= TEXT PROVIDED =
━━━━━━

Are current RDF tools ready for this use case? from Mark Kennedy on 2007-06-27 (semantic-web@w3.org from June 2007)

From: Mark Kennedy <mark.kennedy@gmail.com>
Date: Wed, 27 Jun 2007 13:59:45 -0400
To: semantic-web@w3.org
Message-ID: <eea61f00706271059n26c5437cqd104728771f9bffb@mail.gmail.com>

Hello, all:

I'm hoping to get some feedback for the appropriateness of using RDF as a
solution to a challenge that I'm facing. Here's the scenario:

I have an environment that includes several disparate sets of content, all
maintained and stored by separate systems. For example, we have a CMS for
our editorial content, a third party blogging tool, a message board
application, a third party video management system, and perhaps a third
party wiki application. Each of those systems has their own schema and
storage for metadata about the content they manage. In the future, new
systems and content types will be added to our environment as needed.

Our vision is to build a common metadata store that each separate system
would feed into. This common store would enable us to add new metadata to
content and rectify the metadata from each system into a common schema, e.g.
allow us to map the author information from each separate system onto a
common set of authors, map separate categorization schemes to a common
taxonomy, etc.

Our goal is to be able to query the common metadata store to do things like
find all of the content created by a single author regardless of the system,
or find all content related to a particular topic, or some similar
combination of query criteria.

Based on our requirements, RDF seems like an ideal solution. What I'm unsure
about, however, is if there are any RDF tools/frameworks/stores that are
robust enough to handle a high level of concurrent querying that would
result from a high traffic, publicly available web site.

I'm just starting the process of researching tools and triple stores now,
but I guess I'm looking for a gut check on the readiness or appropriateness
of RDF to serve the needs I describe. Are RDF and the current tools that
enable/support it ready for prime-time consideration? If so, which ones make
the most sense to research first?

In my mind, the ideal system would support:
 * The ability to store large numbers of triples, scalable to hundreds of
millions.
 * Would be clusterable for redundancy.
 * Could be accessed via HTTP for easy integration into a variety of
platforms.
 * Would be highly performant in regards to querying.

Any feedback would be appreciated. And if you think this query might make
more sense in another forum, please let me know.

Thanks!

-- 
Mark Kennedy

Received on Wednesday, 27 June 2007 18:12:14 UTC

━━━━━━

= RECORDED DATA =
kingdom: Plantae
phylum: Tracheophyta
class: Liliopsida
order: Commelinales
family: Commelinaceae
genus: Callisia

━━━━━━

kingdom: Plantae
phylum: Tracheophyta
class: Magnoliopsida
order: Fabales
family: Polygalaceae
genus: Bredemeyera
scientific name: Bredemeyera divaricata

━━━━━━

= REQUIREMENTS =
[1] Translate this sentence from the mailing list post about RDF tools into Spanish: "Based on our requirements, RDF seems like an ideal solution."
[2] Update the RDF post starting with "I'm just starting" and going on through "regards to querying.", putting "HTTPS" in place of "HTTP".
You won't need the records for any of this.

= OUTPUTS FOR THE TASKS =
[1] Según nuestros requisitos, RDF parece una solución ideal.

[2]
I'm just starting the process of researching tools and triple stores now,
but I guess I'm looking for a gut check on the readiness or appropriateness
of RDF to serve the needs I describe. Are RDF and the current tools that
enable/support it ready for prime-time consideration? If so, which ones make
the most sense to research first?

In my mind, the ideal system would support:
 * The ability to store large numbers of triples, scalable to hundreds of
millions.
 * Would be clusterable for redundancy.
 * Could be accessed via HTTPS for easy integration into a variety of
platforms.
 * Would be highly performant in regards to querying.